Think of a situation in your life that is difficult, that is causing you stress. Call the situation to mind, and see if you can actually feel the stress and emotional discomfort in your body.

Now, say to yourself:

  1. This is a moment of suffering

That’s mindfulness. Other options include:
This hurts.
This is stress.

  1. Suffering is a part of life

That’s common humanity. Other options include:
Other people feel this way.
I’m not alone.
We all struggle in our lives.

  1. May I be kind to myself

You can also ask yourself, “What do I need to hear right now to express kindness to myself?” Is there a phrase that speaks to you in your particular situation, such as:

May I give myself the compassion that I need
May I learn to accept myself as I am
May I forgive myself
May I be strong.
May I be patient

This practice can be used any time of day or night, and will help you remember to evoke the three aspects of self-compassion when you need it most.

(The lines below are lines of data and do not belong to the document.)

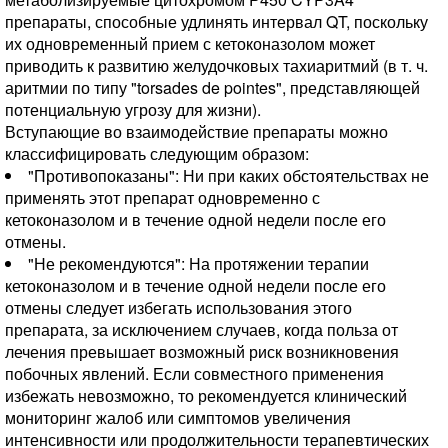
препараты, способные удлинять интервал QT, поскольку
их одновременный прием с кетоконазолом может
приводить к развитию желудочковых тахиаритмий (в т. ч.
аритмии по типу "torsades de pointes", представляющей
потенциальную угрозу для жизни).
Вступающие во взаимодействие препараты можно
классифицировать следующим образом:
"Противопоказаны": Ни при каких обстоятельствах не
применять этот препарат одновременно с
кетоконазолом и в течение одной недели после его
отмены.
"Не рекомендуются": На протяжении терапии
кетоконазолом и в течение одной недели после его
отмены следует избегать использования этого
препарата, за исключением случаев, когда польза от
лечения превышает возможный риск возникновения
побочных явлений. Если совместного применения
избежать невозможно, то рекомендуется клинический
мониторинг жалоб или симптомов увеличения
интенсивности или продолжительности терапевтических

  1. Mindfulness of body practice.

This practice offers space to experience sensations fully, openly and with awareness.

  • Find a place where you can sit comfortably, settling into an upright posture—perhaps on a chair with a firm seat, with the spine self-supporting, hands on thighs. Let the body be upright, but without straining or stiffening. You can close the eyes, or have them open, perhaps letting the gaze fall downwards. Notice how this posture feels right now.
  • Open up awareness and notice sensations in the whole body. Be aware of contact, texture and temperature in parts of you touching the floor, chair, clothes, other body regions, the air around—as well as internal sensations, such as tightening, relaxing, pressure, fatigue, heat, cold, aching, and so on.
  • As best you can bring interest to pleasant and unpleasant sensations, allowing them to be felt fully. Be aware of preferences—liking some sensations and not liking others—and notice when and how you’re getting caught up in or resisting them. Be curious about any changes in location, intensity or quality of sensation.
  • When you see the mind wander into thinking, gently let go of thoughts and come back to feeling. When you notice the mind wandering elsewhere (e.g. to sounds), acknowledge this also, bringing it back, as best you can, with kindness.
  • If the mind feels very scattered, or sensations are particularly intense, you could come back to mindfulness of breathing for a time, using the breath as an anchor for attention once more. Open up to the whole body again as you feel ready. Perhaps imagine that you’re breathing into and out from the entire body.
  • After you’ve practiced, experiment with staying present to body sensations as you move into whatever comes next in your day.
  1. Commit to one mindful breath each day.

Breath in and out and preserve the momentum of your practice

Like any new skill, it takes practice.

Be compassionate with yourself and remember you don’t have to do it all at once—don’t feel like you’ve failed if you have a fearful or anxious thought.

This is not a linear process and frankly, a certain amount of fear and anxiety is normal.